* [Document excerpt]
Is there any kind of bit operation or arithmetical trick that would allow me to do something like integerWhichCouldOnlyHaveAValueOfZeroOrOne == 0 ? otherIntegerWhichCouldOnlyHaveAValueOfZeroOrOne == 0 ? 0 : 1 : 2 without so many expensive conditionals?

    Sheldor (talk)16:20, 25 June 2013

    Like this?

    integerWhichCouldOnlyHaveAValueOfZeroOrOne | otherIntegerWhichCouldOnlyHaveAValueOfZeroOrOne + integerWhichCouldOnlyHaveAValueOfZeroOrOne

      MN (talk)18:02, 25 June 2013

      Yes, I think that would work.

      Thanks

        Sheldor (talk)18:58, 25 June 2013
         

        If there is no possibility that integerWhichCouldOnlyHaveAValueOfZeroOrOne == 1 and otherIntegerWhichCouldOnlyHaveAValueOfZeroOrOne == 0, or if you don't care, then a simple addition would work.

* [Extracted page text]
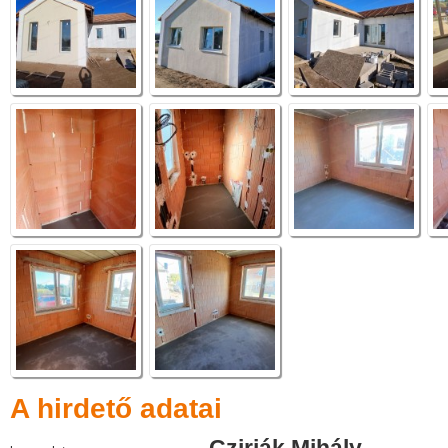
A hirdető adatai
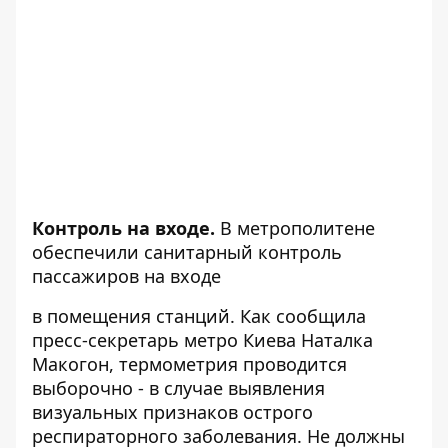
Контроль на входе.
В метрополитене
обеспечили санитарный контроль
пассажиров на входе
в помещения станций. Как сообщила
пресс-секретарь метро Киева Наталка
Макогон, термометрия проводится
выборочно - в случае выявления
визуальных признаков острого
респираторного заболевания. Не должны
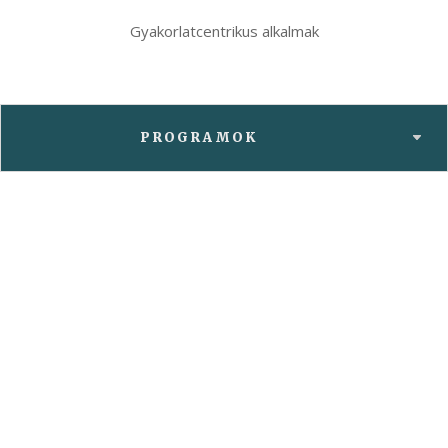
Gyakorlatcentrikus alkalmak
PROGRAMOK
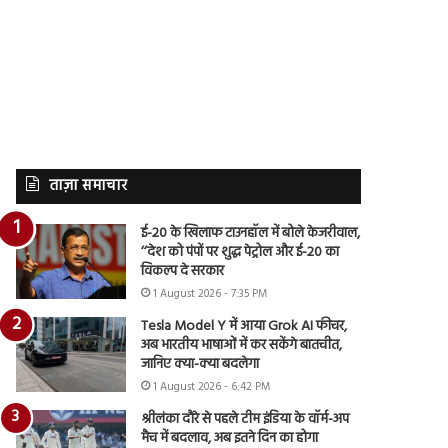
ताज़ा समाचार
ई-20 के खिलाफ टाउनहॉल में बोले केजरीवाल,
‘‘देश को पंपों पर शुद्ध पेट्रोल और ई-20 का
विकल्प दे सरकार
1 August 2026 - 7:35 PM
Tesla Model Y में आया Grok AI फीचर,
अब भारतीय भाषाओं में कर सकेंगे बातचीत,
जानिए क्या-क्या बदलेगा
1 August 2026 - 6:42 PM
श्रीलंका दौरे से पहले टीम इंडिया के वॉर्म-अप
मैच में बदलाव, अब इतने दिन का होगा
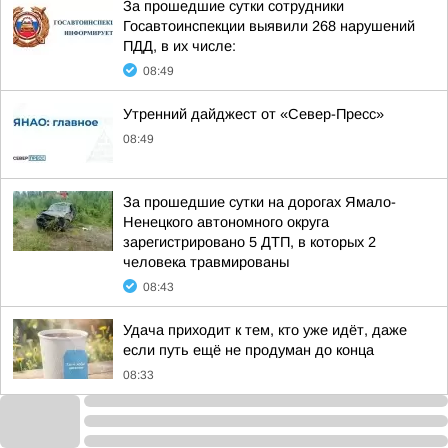
За прошедшие сутки сотрудники
Госавтоинспекции выявили 268 нарушений
ПДД, в их числе:
08:49
Утренний дайджест от «Север-Пресс»
08:49
За прошедшие сутки на дорогах Ямало-
Ненецкого автономного округа
зарегистрировано 5 ДТП, в которых 2
человека травмированы
08:43
Удача приходит к тем, кто уже идёт, даже
если путь ещё не продуман до конца
08:33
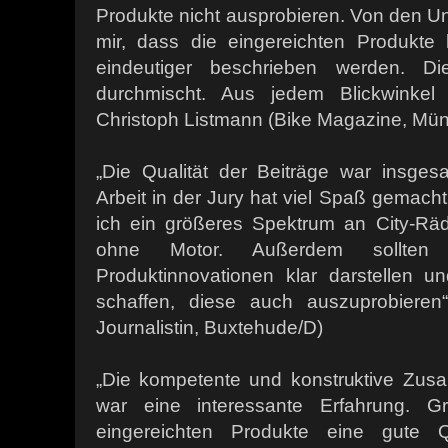
Produkte nicht ausprobieren. Von den 
mir, dass die eingereichten Produkte 
eindeutiger beschrieben werden. D
durchmischt. Aus jedem Blickwinkel
Christoph Listmann (Bike Magazine, Mü
„Die Qualität der Beiträge war insge
Arbeit in der Jury hat viel Spaß gemacht
ich ein größeres Spektrum an City-Räd
ohne Motor. Außerdem sollten d
Produktinnovationen klar darstellen 
schaffen, diese auch auszuprobieren“
Journalistin, Buxtehude/D)
„Die kompetente und konstruktive Zus
war eine interessante Erfahrung. Gr
eingereichten Produkte eine gute Qu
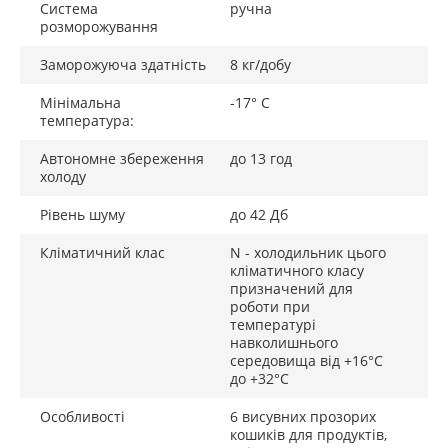
Система
ручна
розморожування
Заморожуюча здатність
8 кг/добу
Мінімальна
-17° C
температура:
Автономне збереження
до 13 год
холоду
Рівень шуму
до 42 Дб
Кліматичний клас
N - холодильник цього
кліматичного класу
призначений для
роботи при
температурі
навколишнього
середовища від +16°С
до +32°С
Особливості
6 висувних прозорих
кошиків для продуктів,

* [Actions to take]
• A. Rewrite the paragraph beginning "If there is no possibility" in the thread about replacing nested conditionals more briefly, and keep its main facts.
• B. Resume the thread about replacing nested conditionals, starting after its last sentence.

* [Outputs in order]
• A. A simple addition works if integerWhichCouldOnlyHaveAValueOfZeroOrOne can never be 1 while otherIntegerWhichCouldOnlyHaveAValueOfZeroOrOne is 0, or if that case doesn't matter.

• B.
          Skilgannon (talk)19:59, 25 June 2013

          There is a chance that the first and second integers would add up to 1 in two different scenarios. I do care to avoid this because I was planning to use this in VCS segmentation. It would not be prudent to represent two very different situations by the same segment.

            Sheldor (talk)20:29, 25 June 2013

            If you're using it for wall segmentation, it should be fine just adding. The chances of the closer one being triggered but not the further is quite rare (although it can happen, I admit).

              Skilgannon (talk)21:03, 25 June 2013

              If both wall checks be either 1 or 0 at the same time a vast majority of the time, what's the point of even having a second wall check?

                Sheldor (talk)21:41, 25 June 2013

                Hang on, is this two forward wall checks, or one forward and one reverse?

                I was thinking two forward, where obviously the check which extends further will also be triggered in 99% of cases where the one that extends less is triggered.

                If this is one forward, one reverse then I think they should actually be in different segments.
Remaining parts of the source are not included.